--- Reading passage Enclosed Below ---
On Apr 10, Nikola Janceski said:

>What does the (left/right/nonassoc) mean? 

They mean "left-associative", "right-associative", or "non-associative".
They govern what DIRECTION things are evaluated in.

  $x + $y + $z

evaluates LEFT to right -- the ($x + $y) is done first, not the ($y + $z).
On the contrary,

  $x ** $y ** $z

evaluates RIGHT to left -- the ($y ** $z) is done first, not the ($x **
$y).  

Non-associative things like ++ and -- have no specific binding, partly
because they can't be "chained".  That means you can't say

  $x < $y < $z

>What are examples of 'terms and list operators (leftward)'?
>What are examples of 'named unary operators'?
>What are examples of 'list operators (rightward)'?

(From perlfunc.pod)
--- End of Enclosed Reading passage ---
◆ Your assignment: According to the operator associativity text, why do non-associative operators have no specific binding, and what follows from that?
--- Entries supplied Enclosed Below ---
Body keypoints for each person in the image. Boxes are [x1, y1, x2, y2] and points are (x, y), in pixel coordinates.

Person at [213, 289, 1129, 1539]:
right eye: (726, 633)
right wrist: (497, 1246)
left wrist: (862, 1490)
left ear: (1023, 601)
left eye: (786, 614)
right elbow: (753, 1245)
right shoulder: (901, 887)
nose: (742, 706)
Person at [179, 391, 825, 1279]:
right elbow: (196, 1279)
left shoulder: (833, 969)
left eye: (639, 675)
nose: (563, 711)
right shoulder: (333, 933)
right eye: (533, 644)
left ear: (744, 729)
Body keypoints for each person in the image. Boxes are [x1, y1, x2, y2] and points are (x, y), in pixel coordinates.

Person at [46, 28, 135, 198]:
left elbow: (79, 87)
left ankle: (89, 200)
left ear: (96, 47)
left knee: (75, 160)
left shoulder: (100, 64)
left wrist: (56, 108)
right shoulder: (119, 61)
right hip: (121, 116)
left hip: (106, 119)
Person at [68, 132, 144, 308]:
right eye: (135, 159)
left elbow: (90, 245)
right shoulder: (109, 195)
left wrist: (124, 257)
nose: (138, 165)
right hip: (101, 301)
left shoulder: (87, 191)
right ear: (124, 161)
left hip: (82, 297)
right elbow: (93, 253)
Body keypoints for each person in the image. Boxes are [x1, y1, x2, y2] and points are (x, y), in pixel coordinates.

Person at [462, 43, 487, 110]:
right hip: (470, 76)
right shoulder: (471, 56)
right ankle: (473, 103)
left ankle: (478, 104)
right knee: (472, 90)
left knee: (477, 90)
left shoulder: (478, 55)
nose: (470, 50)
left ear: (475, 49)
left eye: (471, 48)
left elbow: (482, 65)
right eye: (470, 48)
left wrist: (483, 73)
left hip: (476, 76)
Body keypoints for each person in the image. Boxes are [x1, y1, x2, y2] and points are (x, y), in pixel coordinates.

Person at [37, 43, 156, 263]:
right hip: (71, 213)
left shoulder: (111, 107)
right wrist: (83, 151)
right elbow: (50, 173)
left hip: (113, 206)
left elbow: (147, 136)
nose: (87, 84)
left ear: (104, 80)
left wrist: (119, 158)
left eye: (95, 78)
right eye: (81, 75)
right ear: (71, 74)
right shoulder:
--- End of Enclosed Entries supplied ---
◆ Written response: Non-associative operators such as ++ and -- have no specific binding partly because they cannot be "chained." As a result, an expression like $x < $y < $z cannot be written.